A recent analysis of some current exploit kits, including Angler, Rig, and Sundown, revealed that hackers and cyber-attackers are continuously changing their approaches with new crypto mining malware, botnets, and Trojan attacks. However, the hackers are still focusing on forgotten vulnerabilities that should have been fixed a long time ago.
New cyber attacks using old and forgotten vulnerabilities
As reported by Trend Micro in their analysis, Rig is the most used exploit kit, developed in 2017 and updated for more than four times, outperforming other similar packages which vanished or has been disabled.
Usually, cyber-attackers use Internet Explorer or MS Office’s vulnerabilities to deploy crypto mining malware that uses the computing power of the infected computers for their purposes.
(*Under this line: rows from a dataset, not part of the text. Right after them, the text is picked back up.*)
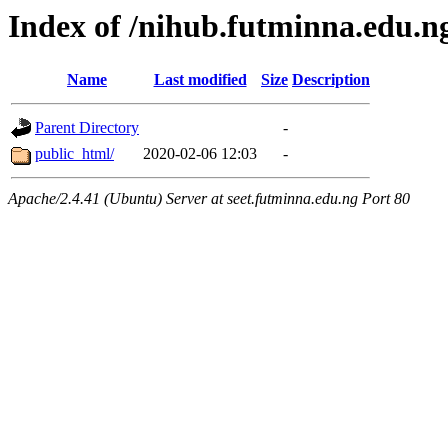
Index of /nihub.futminna.edu.n
Name
Last modified
Size
Description
Parent Directory
-
public_html/
2020-02-06 12:03
-
Apache/2.4.41 (Ubuntu) Server at seet.futminna.edu.ng Port 80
Also, they could steal credentials, banking information, private data, and many others.
Palo Alto Networks revealed in June 2018 that exploit kit devs are also aiming the old and usually forgotten vulnerabilities of Adobe Flash Player, a famous piece of software for its security flaws which become gateways for cybercriminals to deploy their exploit kits.
Exploit kit devs target zero-day vulnerabilities which are more common lately
In June this year, a report signed by Malwarebytes indicated that exploit kit devs are more and more aiming to the increasingly more zero-day vulnerabilities in recent software releases. The IT security experts also stated that more 0-day flaws would emerge in upcoming releases.
In order to get protection against cyber attacks that target old and usually forgotten vulnerabilities, as well as zero-day vulnerabilities, the security specialists from IBM recommend software developing companies to enhance their antivirus protections and adopt better patch-management policies to update their software programs against possible attacks regularly.